Hey guys, I just bought a brand new Canon PowerShot SX130 IS and I really like it. I've been doing a lot of research on some accessories but you guys would probably know more than me on what is best. I was wondering if you could recommend accessories for me. 

I'm looking for a case, neck strap, and a tripod.

Any help would be greatly appreciated. Thank you.


----------



## neuroanatomist (May 11, 2011)

justboughtacanon said:


> I'm looking for a case, neck strap, and a tripod.

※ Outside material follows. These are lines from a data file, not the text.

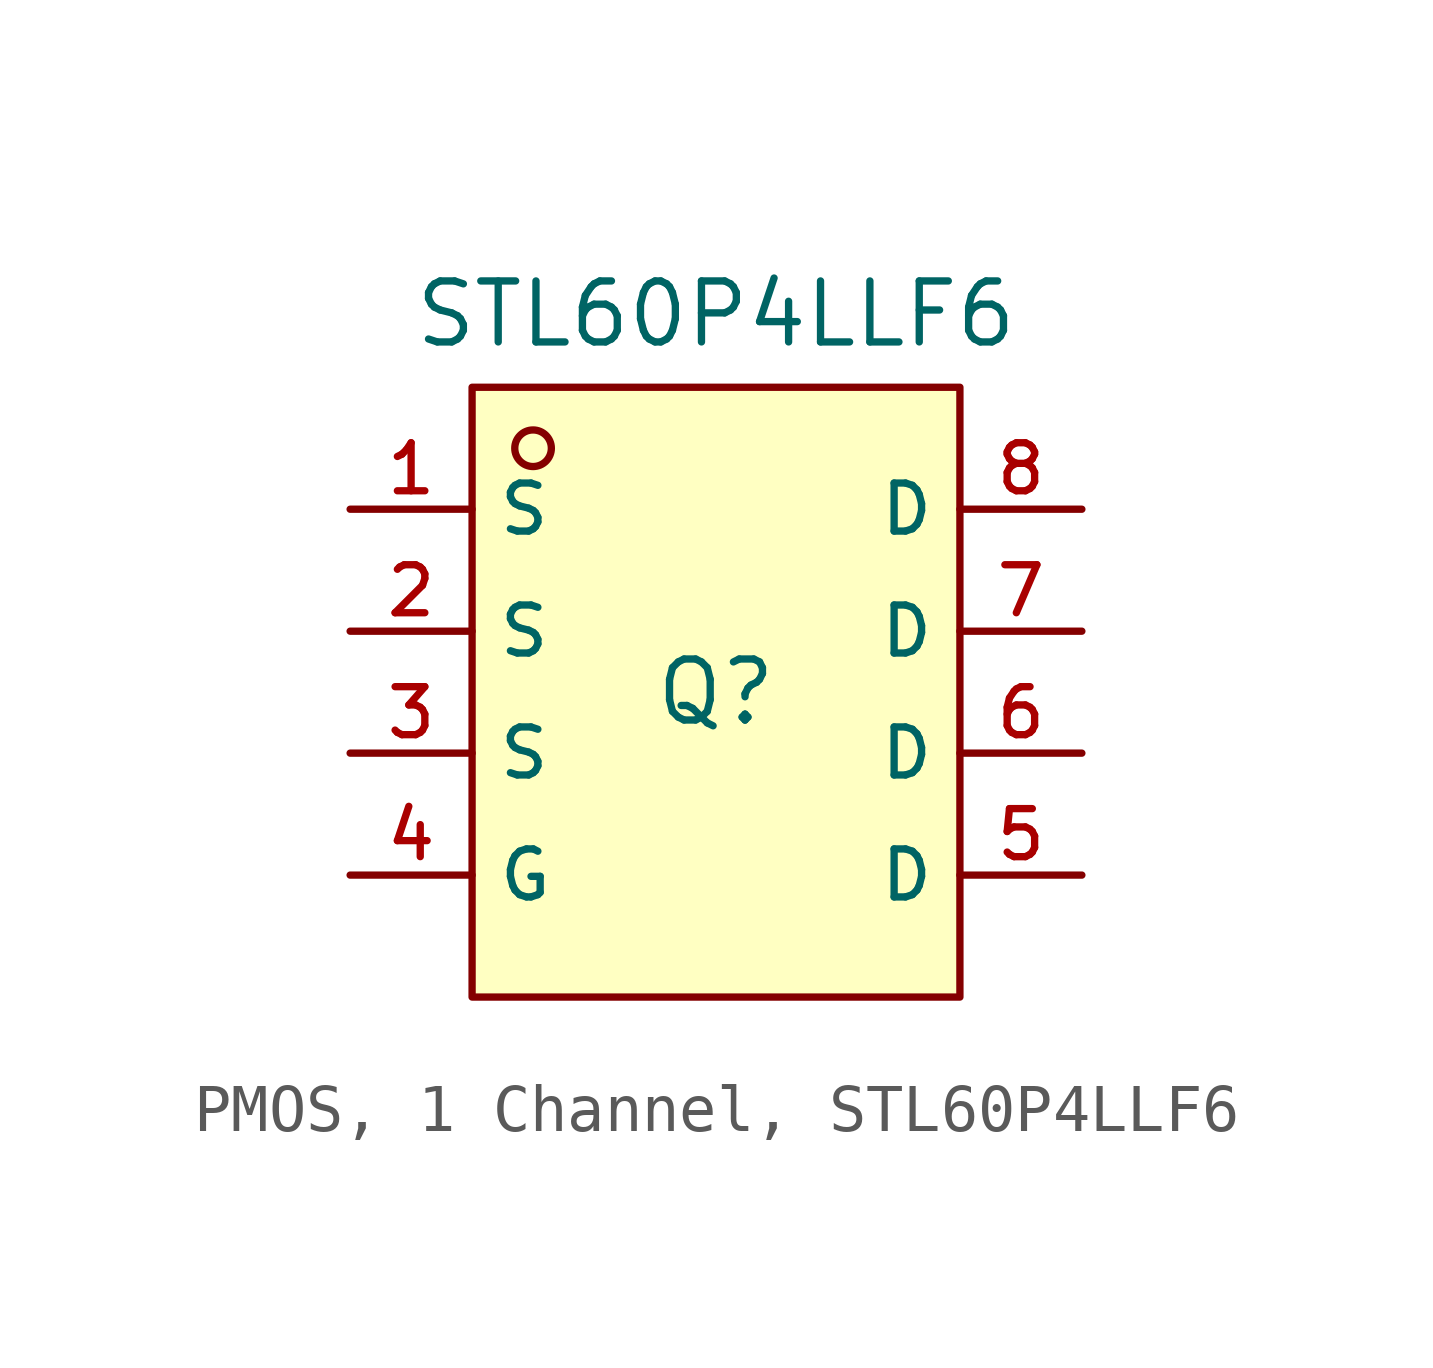
<source format=kicad_sym>
(kicad_symbol_lib
  (version 20231120)
  (generator "CDFER_Archive_Tool")
  (generator_version "0.0")
  (symbol "PMOS, 1 Channel, STL60P4LLF6"
    (property "Reference" "Q"
      (at 0 1.27 0)
      (effects (font (size 1.27 1.27))))
    (property "Value" "STL60P4LLF6"
      (at 0 9.144 0)
      (effects (font (size 1.27 1.27))))
    (symbol "PMOS, 1 Channel, STL60P4LLF6_0_1"
      (rectangle (start -5.08 7.62) (end 5.08 -5.08) (stroke (width 0) (type default)) (fill (type background)))
      (circle (center -3.81 6.35) (radius 0.381) (stroke (width 0) (type default)) (fill (type background)))
      (pin unspecified line (at -7.62 5.08 0) (length 2.54) (name "S" (effects (font (size 1 1)))) (number "1" (effects (font (size 1 1)))))
      (pin unspecified line (at -7.62 2.54 0) (length 2.54) (name "S" (effects (font (size 1 1)))) (number "2" (effects (font (size 1 1)))))
      (pin unspecified line (at -7.62 0 0) (length 2.54) (name "S" (effects (font (size 1 1)))) (number "3" (effects (font (size 1 1)))))
      (pin unspecified line (at -7.62 -2.54 0) (length 2.54) (name "G" (effects (font (size 1 1)))) (number "4" (effects (font (size 1 1)))))
      (pin unspecified line (at 7.62 -2.54 180) (length 2.54) (name "D" (effects (font (size 1 1)))) (number "5" (effects (font (size 1 1)))))
      (pin unspecified line (at 7.62 0 180) (length 2.54) (name "D" (effects (font (size 1 1)))) (number "6" (effects (font (size 1 1)))))
      (pin unspecified line (at 7.62 2.54 180) (length 2.54) (name "D" (effects (font (size 1 1)))) (number "7" (effects (font (size 1 1)))))
      (pin unspecified line (at 7.62 5.08 180) (length 2.54) (name "D" (effects (font (size 1 1)))) (number "8" (effects (font (size 1 1))))))))
</source>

Personally, I like Lowepro cases (I'd guess something like the Apex 60 AW). I use Blackrapid straps and Manfrotto supports, but those may be overkill for a light point-and-shoot. For a small, flexible support you might look at a Joby Gorillapod.


----------



## Admin US West (May 11, 2011)

I'd go to your local best buy, walmart, or camera store and find a case you'd like. Not many use a neck strap on a point and shoot, perhaps there is someone with experience?

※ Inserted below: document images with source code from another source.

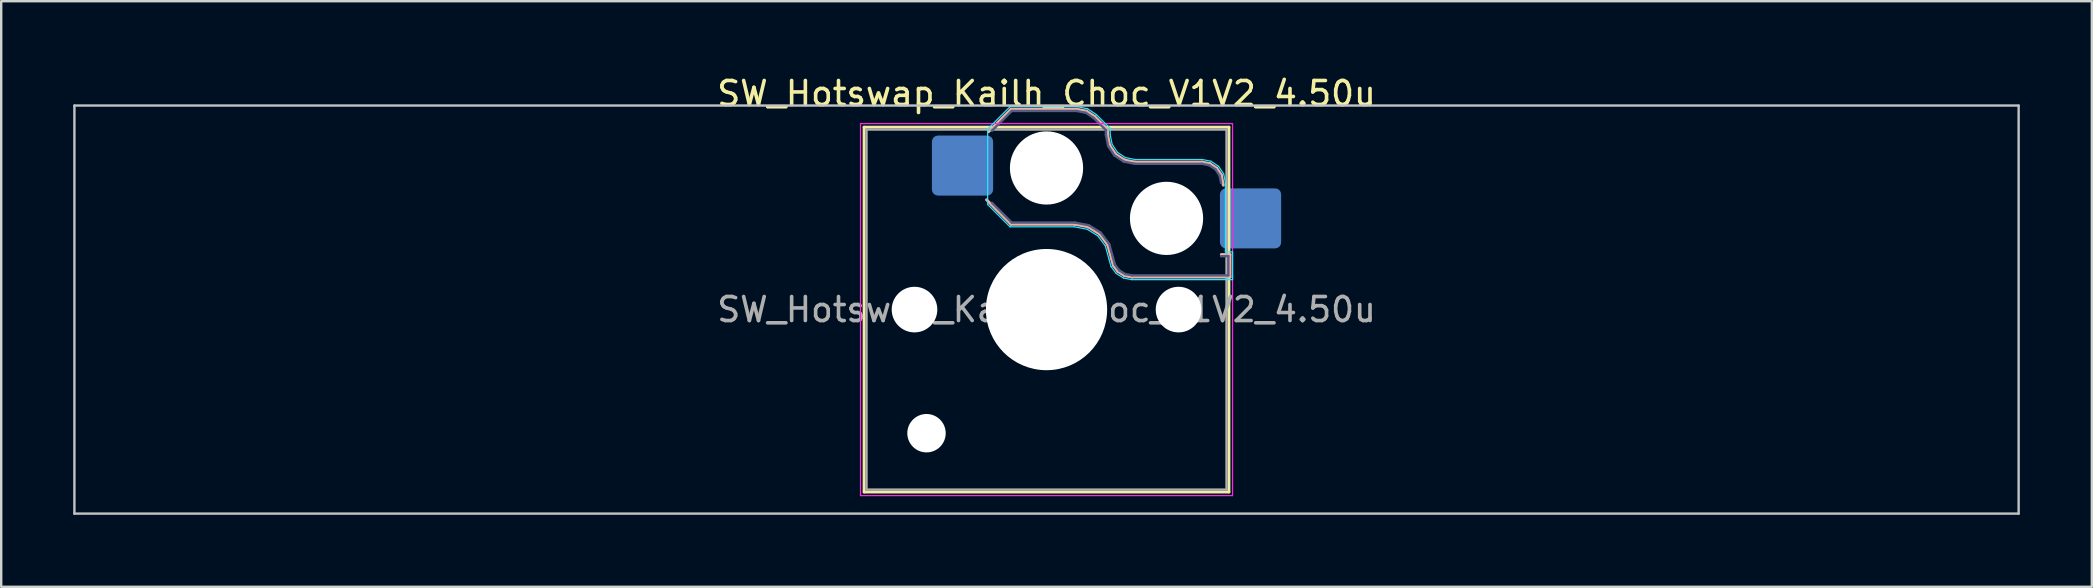
<source format=kicad_pcb>
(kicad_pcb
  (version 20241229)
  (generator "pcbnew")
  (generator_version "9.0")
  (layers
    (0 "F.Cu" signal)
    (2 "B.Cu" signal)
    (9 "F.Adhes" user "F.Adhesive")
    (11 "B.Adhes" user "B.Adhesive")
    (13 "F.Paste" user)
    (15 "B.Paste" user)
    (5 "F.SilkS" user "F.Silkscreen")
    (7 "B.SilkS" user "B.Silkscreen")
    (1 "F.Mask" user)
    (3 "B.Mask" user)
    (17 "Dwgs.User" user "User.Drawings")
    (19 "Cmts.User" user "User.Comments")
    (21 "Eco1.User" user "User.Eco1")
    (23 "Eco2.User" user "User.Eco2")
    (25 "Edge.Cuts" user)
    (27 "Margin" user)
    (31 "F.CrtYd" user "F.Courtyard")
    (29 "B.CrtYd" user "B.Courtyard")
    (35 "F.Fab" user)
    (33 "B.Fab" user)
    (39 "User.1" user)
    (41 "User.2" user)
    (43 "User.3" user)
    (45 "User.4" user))
  (footprint "SW_Hotswap_Kailh_Choc_V1V2_4.50u"
    (layer "F.Cu")
    (at 40.55 9.848)
    (property "Reference" "SW_Hotswap_Kailh_Choc_V1V2_4.50u" (at 0 -9 0) (layer "F.SilkS") (effects (font (size 1 1) (thickness 0.15))))
    (attr smd)
    (fp_line (start -7.6 -7.6) (end -7.6 7.6) (stroke (width 0.12) (type solid)) (layer "F.SilkS"))
    (fp_line (start -7.6 7.6) (end 7.6 7.6) (stroke (width 0.12) (type solid)) (layer "F.SilkS"))
    (fp_line (start 7.6 -7.6) (end -7.6 -7.6) (stroke (width 0.12) (type solid)) (layer "F.SilkS"))
    (fp_line (start 7.6 7.6) (end 7.6 -7.6) (stroke (width 0.12) (type solid)) (layer "F.SilkS"))
    (fp_line (start -2.416 -7.409) (end -1.479 -8.346) (stroke (width 0.12) (type solid)) (layer "B.SilkS"))
    (fp_line (start -1.479 -8.346) (end 1.268 -8.346) (stroke (width 0.12) (type solid)) (layer "B.SilkS"))
    (fp_line (start -1.479 -3.554) (end -2.5 -4.575) (stroke (width 0.12) (type solid)) (layer "B.SilkS"))
    (fp_line (start 1.168 -3.554) (end -1.479 -3.554) (stroke (width 0.12) (type solid)) (layer "B.SilkS"))
    (fp_line (start 1.268 -8.346) (end 1.671 -8.266) (stroke (width 0.12) (type solid)) (layer "B.SilkS"))
    (fp_line (start 1.671 -8.266) (end 2.013 -8.037) (stroke (width 0.12) (type solid)) (layer "B.SilkS"))
    (fp_line (start 1.73 -3.449) (end 1.168 -3.554) (stroke (width 0.12) (type solid)) (layer "B.SilkS"))
    (fp_line (start 2.013 -8.037) (end 2.546 -7.504) (stroke (width 0.12) (type solid)) (layer "B.SilkS"))
    (fp_line (start 2.209 -3.15) (end 1.73 -3.449) (stroke (width 0.12) (type solid)) (layer "B.SilkS"))
    (fp_line (start 2.546 -7.504) (end 2.546 -7.282) (stroke (width 0.12) (type solid)) (layer "B.SilkS"))
    (fp_line (start 2.546 -7.282) (end 2.633 -6.844) (stroke (width 0.12) (type solid)) (layer "B.SilkS"))
    (fp_line (start 2.547 -2.697) (end 2.209 -3.15) (stroke (width 0.12) (type solid)) (layer "B.SilkS"))
    (fp_line (start 2.633 -6.844) (end 2.877 -6.477) (stroke (width 0.12) (type solid)) (layer "B.SilkS"))
    (fp_line (start 2.701 -2.139) (end 2.547 -2.697) (stroke (width 0.12) (type solid)) (layer "B.SilkS"))
    (fp_line (start 2.783 -1.841) (end 2.701 -2.139) (stroke (width 0.12) (type solid)) (layer "B.SilkS"))
    (fp_line (start 2.877 -6.477) (end 3.244 -6.233) (stroke (width 0.12) (type solid)) (layer "B.SilkS"))
    (fp_line (start 2.976 -1.583) (end 2.783 -1.841) (stroke (width 0.12) (type solid)) (layer "B.SilkS"))
    (fp_line (start 3.244 -6.233) (end 3.682 -6.146) (stroke (width 0.12) (type solid)) (layer "B.SilkS"))
    (fp_line (start 3.25 -1.413) (end 2.976 -1.583) (stroke (width 0.12) (type solid)) (layer "B.SilkS"))
    (fp_line (start 3.56 -1.354) (end 3.25 -1.413) (stroke (width 0.12) (type solid)) (layer "B.SilkS"))
    (fp_line (start 3.682 -6.146) (end 6.482 -6.146) (stroke (width 0.12) (type solid)) (layer "B.SilkS"))
    (fp_line (start 6.482 -6.146) (end 6.809 -6.081) (stroke (width 0.12) (type solid)) (layer "B.SilkS"))
    (fp_line (start 6.809 -6.081) (end 7.092 -5.892) (stroke (width 0.12) (type solid)) (layer "B.SilkS"))
    (fp_line (start 7.092 -5.892) (end 7.281 -5.609) (stroke (width 0.12) (type solid)) (layer "B.SilkS"))
    (fp_line (start 7.281 -5.609) (end 7.366 -5.182) (stroke (width 0.12) (type solid)) (layer "B.SilkS"))
    (fp_line (start 7.283 -2.296) (end 7.646 -2.296) (stroke (width 0.12) (type solid)) (layer "B.SilkS"))
    (fp_line (start 7.646 -2.296) (end 7.646 -1.354) (stroke (width 0.12) (type solid)) (layer "B.SilkS"))
    (fp_line (start 7.646 -1.354) (end 3.56 -1.354) (stroke (width 0.12) (type solid)) (layer "B.SilkS"))
    (fp_line (start -40.5 -8.5) (end -40.5 8.5) (stroke (width 0.1) (type solid)) (layer "Dwgs.User"))
    (fp_line (start -40.5 8.5) (end 40.5 8.5) (stroke (width 0.1) (type solid)) (layer "Dwgs.User"))
    (fp_line (start 40.5 -8.5) (end -40.5 -8.5) (stroke (width 0.1) (type solid)) (layer "Dwgs.User"))
    (fp_line (start 40.5 8.5) (end 40.5 -8.5) (stroke (width 0.1) (type solid)) (layer "Dwgs.User"))
    (fp_line (start -7.25 -7.25) (end -7.25 7.25) (stroke (width 0.1) (type solid)) (layer "Eco1.User"))
    (fp_line (start -7.25 7.25) (end 7.25 7.25) (stroke (width 0.1) (type solid)) (layer "Eco1.User"))
    (fp_line (start 7.25 -7.25) (end -7.25 -7.25) (stroke (width 0.1) (type solid)) (layer "Eco1.User"))
    (fp_line (start 7.25 7.25) (end 7.25 -7.25) (stroke (width 0.1) (type solid)) (layer "Eco1.User"))
    (fp_line (start -2.452 -7.523) (end -1.523 -8.452) (stroke (width 0.05) (type solid)) (layer "B.CrtYd"))
    (fp_line (start -2.452 -4.377) (end -2.452 -7.523) (stroke (width 0.05) (type solid)) (layer "B.CrtYd"))
    (fp_line (start -1.523 -8.452) (end 1.278 -8.452) (stroke (width 0.05) (type solid)) (layer "B.CrtYd"))
    (fp_line (start -1.523 -3.448) (end -2.452 -4.377) (stroke (width 0.05) (type solid)) (layer "B.CrtYd"))
    (fp_line (start 1.159 -3.448) (end -1.523 -3.448) (stroke (width 0.05) (type solid)) (layer "B.CrtYd"))
    (fp_line (start 1.278 -8.452) (end 1.712 -8.366) (stroke (width 0.05) (type solid)) (layer "B.CrtYd"))
    (fp_line (start 1.691 -3.348) (end 1.159 -3.448) (stroke (width 0.05) (type solid)) (layer "B.CrtYd"))
    (fp_line (start 1.712 -8.366) (end 2.081 -8.119) (stroke (width 0.05) (type solid)) (layer "B.CrtYd"))
    (fp_line (start 2.081 -8.119) (end 2.652 -7.548) (stroke (width 0.05) (type solid)) (layer "B.CrtYd"))
    (fp_line (start 2.136 -3.071) (end 1.691 -3.348) (stroke (width 0.05) (type solid)) (layer "B.CrtYd"))
    (fp_line (start 2.45 -2.65) (end 2.136 -3.071) (stroke (width 0.05) (type solid)) (layer "B.CrtYd"))
    (fp_line (start 2.599 -2.111) (end 2.45 -2.65) (stroke (width 0.05) (type solid)) (layer "B.CrtYd"))
    (fp_line (start 2.652 -7.548) (end 2.652 -7.292) (stroke (width 0.05) (type solid)) (layer "B.CrtYd"))
    (fp_line (start 2.652 -7.292) (end 2.733 -6.885) (stroke (width 0.05) (type solid)) (layer "B.CrtYd"))
    (fp_line (start 2.687 -1.794) (end 2.599 -2.111) (stroke (width 0.05) (type solid)) (layer "B.CrtYd"))
    (fp_line (start 2.733 -6.885) (end 2.953 -6.553) (stroke (width 0.05) (type solid)) (layer "B.CrtYd"))
    (fp_line (start 2.903 -1.503) (end 2.687 -1.794) (stroke (width 0.05) (type solid)) (layer "B.CrtYd"))
    (fp_line (start 2.953 -6.553) (end 3.285 -6.333) (stroke (width 0.05) (type solid)) (layer "B.CrtYd"))
    (fp_line (start 3.211 -1.312) (end 2.903 -1.503) (stroke (width 0.05) (type solid)) (layer "B.CrtYd"))
    (fp_line (start 3.285 -6.333) (end 3.692 -6.252) (stroke (width 0.05) (type solid)) (layer "B.CrtYd"))
    (fp_line (start 3.55 -1.248) (end 3.211 -1.312) (stroke (width 0.05) (type solid)) (layer "B.CrtYd"))
    (fp_line (start 3.692 -6.252) (end 6.492 -6.252) (stroke (width 0.05) (type solid)) (layer "B.CrtYd"))
    (fp_line (start 6.492 -6.252) (end 6.85 -6.181) (stroke (width 0.05) (type solid)) (layer "B.CrtYd"))
    (fp_line (start 6.85 -6.181) (end 7.168 -5.968) (stroke (width 0.05) (type solid)) (layer "B.CrtYd"))
    (fp_line (start 7.168 -5.968) (end 7.381 -5.65) (stroke (width 0.05) (type solid)) (layer "B.CrtYd"))
    (fp_line (start 7.381 -5.65) (end 7.452 -5.292) (stroke (width 0.05) (type solid)) (layer "B.CrtYd"))
    (fp_line (start 7.452 -5.292) (end 7.452 -2.402) (stroke (width 0.05) (type solid)) (layer "B.CrtYd"))
    (fp_line (start 7.452 -2.402) (end 7.752 -2.402) (stroke (width 0.05) (type solid)) (layer "B.CrtYd"))
    (fp_line (start 7.752 -2.402) (end 7.752 -1.248) (stroke (width 0.05) (type solid)) (layer "B.CrtYd"))
    (fp_line (start 7.752 -1.248) (end 3.55 -1.248) (stroke (width 0.05) (type solid)) (layer "B.CrtYd"))
    (fp_line (start -7.75 -7.75) (end -7.75 7.75) (stroke (width 0.05) (type solid)) (layer "F.CrtYd"))
    (fp_line (start -7.75 7.75) (end 7.75 7.75) (stroke (width 0.05) (type solid)) (layer "F.CrtYd"))
    (fp_line (start 7.75 -7.75) (end -7.75 -7.75) (stroke (width 0.05) (type solid)) (layer "F.CrtYd"))
    (fp_line (start 7.75 7.75) (end 7.75 -7.75) (stroke (width 0.05) (type solid)) (layer "F.CrtYd"))
    (fp_line (start -2.275 -7.45) (end -1.45 -8.275) (stroke (width 0.1) (type solid)) (layer "B.Fab"))
    (fp_line (start -1.45 -8.275) (end 1.261 -8.275) (stroke (width 0.1) (type solid)) (layer "B.Fab"))
    (fp_line (start -1.45 -3.625) (end -2.275 -4.45) (stroke (width 0.1) (type solid)) (layer "B.Fab"))
    (fp_line (start 1.175 -3.625) (end -1.45 -3.625) (stroke (width 0.1) (type solid)) (layer "B.Fab"))
    (fp_line (start 1.261 -8.275) (end 1.643 -8.199) (stroke (width 0.1) (type solid)) (layer "B.Fab"))
    (fp_line (start 1.643 -8.199) (end 1.968 -7.982) (stroke (width 0.1) (type solid)) (layer "B.Fab"))
    (fp_line (start 1.756 -3.516) (end 1.175 -3.625) (stroke (width 0.1) (type solid)) (layer "B.Fab"))
    (fp_line (start 1.968 -7.982) (end 2.475 -7.475) (stroke (width 0.1) (type solid)) (layer "B.Fab"))
    (fp_line (start 2.258 -3.203) (end 1.756 -3.516) (stroke (width 0.1) (type solid)) (layer "B.Fab"))
    (fp_line (start 2.475 -7.475) (end 2.475 -7.275) (stroke (width 0.1) (type solid)) (layer "B.Fab"))
    (fp_line (start 2.475 -7.275) (end 2.566 -6.816) (stroke (width 0.1) (type solid)) (layer "B.Fab"))
    (fp_line (start 2.566 -6.816) (end 2.826 -6.426) (stroke (width 0.1) (type solid)) (layer "B.Fab"))
    (fp_line (start 2.612 -2.729) (end 2.258 -3.203) (stroke (width 0.1) (type solid)) (layer "B.Fab"))
    (fp_line (start 2.769 -2.158) (end 2.612 -2.729) (stroke (width 0.1) (type solid)) (layer "B.Fab"))
    (fp_line (start 2.826 -6.426) (end 3.216 -6.166) (stroke (width 0.1) (type solid)) (layer "B.Fab"))
    (fp_line (start 2.848 -1.873) (end 2.769 -2.158) (stroke (width 0.1) (type solid)) (layer "B.Fab"))
    (fp_line (start 3.025 -1.636) (end 2.848 -1.873) (stroke (width 0.1) (type solid)) (layer "B.Fab"))
    (fp_line (start 3.216 -6.166) (end 3.675 -6.075) (stroke (width 0.1) (type solid)) (layer "B.Fab"))
    (fp_line (start 3.276 -1.48) (end 3.025 -1.636) (stroke (width 0.1) (type solid)) (layer "B.Fab"))
    (fp_line (start 3.567 -1.425) (end 3.276 -1.48) (stroke (width 0.1) (type solid)) (layer "B.Fab"))
    (fp_line (start 3.675 -6.075) (end 6.475 -6.075) (stroke (width 0.1) (type solid)) (layer "B.Fab"))
    (fp_line (start 6.475 -6.075) (end 6.781 -6.014) (stroke (width 0.1) (type solid)) (layer "B.Fab"))
    (fp_line (start 6.781 -6.014) (end 7.041 -5.841) (stroke (width 0.1) (type solid)) (layer "B.Fab"))
    (fp_line (start 7.041 -5.841) (end 7.214 -5.581) (stroke (width 0.1) (type solid)) (layer "B.Fab"))
    (fp_line (start 7.214 -5.581) (end 7.275 -5.275) (stroke (width 0.1) (type solid)) (layer "B.Fab"))
    (fp_line (start 7.275 -2.225) (end 7.575 -2.225) (stroke (width 0.1) (type solid)) (layer "B.Fab"))
    (fp_line (start 7.575 -2.225) (end 7.575 -1.425) (stroke (width 0.1) (type solid)) (layer "B.Fab"))
    (fp_line (start 7.575 -1.425) (end 3.567 -1.425) (stroke (width 0.1) (type solid)) (layer "B.Fab"))
    (fp_line (start -7.5 -7.5) (end -7.5 7.5) (stroke (width 0.1) (type solid)) (layer "F.Fab"))
    (fp_line (start -7.5 7.5) (end 7.5 7.5) (stroke (width 0.1) (type solid)) (layer "F.Fab"))
    (fp_line (start 7.5 -7.5) (end -7.5 -7.5) (stroke (width 0.1) (type solid)) (layer "F.Fab"))
    (fp_line (start 7.5 7.5) (end 7.5 -7.5) (stroke (width 0.1) (type solid)) (layer "F.Fab"))
    (fp_text user "${REFERENCE}" (at 0 0 0) (layer "F.Fab") (effects (font (size 1 1) (thickness 0.15))))
    (pad "" np_thru_hole circle (at -5.5 0) (size 1.9 1.9) (drill 1.9) (layers "*.Cu" "*.Mask"))
    (pad "" np_thru_hole circle (at -5 5.15) (size 1.6 1.6) (drill 1.6) (layers "*.Cu" "*.Mask"))
    (pad "" np_thru_hole circle (at 0 -5.9) (size 3.05 3.05) (drill 3.05) (layers "*.Cu" "*.Mask"))
    (pad "" np_thru_hole circle (at 0 0) (size 5.05 5.05) (drill 5.05) (layers "*.Cu" "*.Mask"))
    (pad "" np_thru_hole circle (at 5 -3.8) (size 3.05 3.05) (drill 3.05) (layers "*.Cu" "*.Mask"))
    (pad "" np_thru_hole circle (at 5.5 0) (size 1.9 1.9) (drill 1.9) (layers "*.Cu" "*.Mask"))
    (pad "1" smd roundrect (at -3.5 -6) (size 2.55 2.5) (layers "B.Cu" "B.Mask" "B.Paste") (roundrect_rratio 0.1))
    (pad "2" smd roundrect (at 8.5 -3.8) (size 2.55 2.5) (layers "B.Cu" "B.Mask" "B.Paste") (roundrect_rratio 0.1)))
  (gr_rect
    (start -3 -3)
    (end 84.1 21.398)
    (stroke (width 0.1) (type default))
    (fill no)
    (layer "Edge.Cuts")))
</source>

As for a tripod, the camera is quite small and light, so you do not need a heavyduty pro model that runs several hundred and up. You do want stability, and one tall enough to use without cranking up a center column. Cranking up the center column can introduce a lot of movement.

I'd suggest inexpensive tripod with a underhook to hang a weight on. Depending on your height, one like this might be tall enough without raising the center column. The weight will help hold it still, and to keep it from blowing over in a wind.

You can spend almost any amount on a tripod, so it depends on how high you want to go.

http://www.bhphotovideo.com/c/product/610394-REG/Sunpak_620_6464CC_9002DX_Tripod_with_3_Way.html


----------